Japanese Prime Minister, Fumio Kishida’s ruling Liberal Democratic Party (LDP) was projected to keep a majority in the upper house with its junior coalition partner in Sunday’s election, public broadcaster NHK reported.

The LDP and the Komeito party are expected to win between 69 to 83 seats out of the 125 contested in Sunday’s vote, according to NHK’s exit polls.

People pray as they mourn Shinzo Abe outside his Tokyo residence

/ REUTERS

There was an increased police presence for Mr Kishida at a campaign event in a city southwest of Tokyo and a metal detection scanner was installed at the venue, an unusual security measure in Japan.
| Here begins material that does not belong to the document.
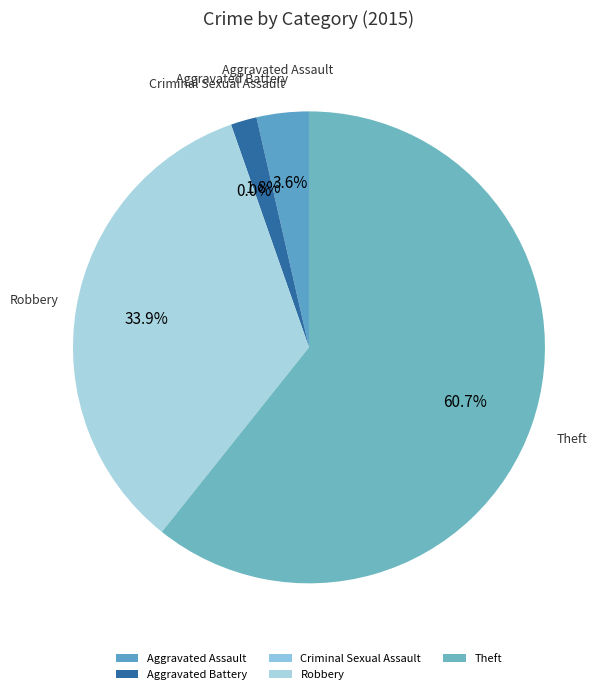

Which category accounts for the majority?

Theft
The attacker who killed Mr Abe told investigators he believed rumors that the former prime minister was connected to an organisation that he resents, police said.

Japanese media reported that the man had developed hatred toward a religious group that his mother was obsessed about and that caused his family financial problems. The reports did not specify the group.

Police on Saturday said autopsy results showed that a bullet that entered Abe’s upper left arm damaged arteries beneath both collar bones, causing fatal bleeding.

Japan is particularly known for its strict gun laws. With a population of 125 million, it had only 10 gun-related criminal cases last year, eight of then gang-related.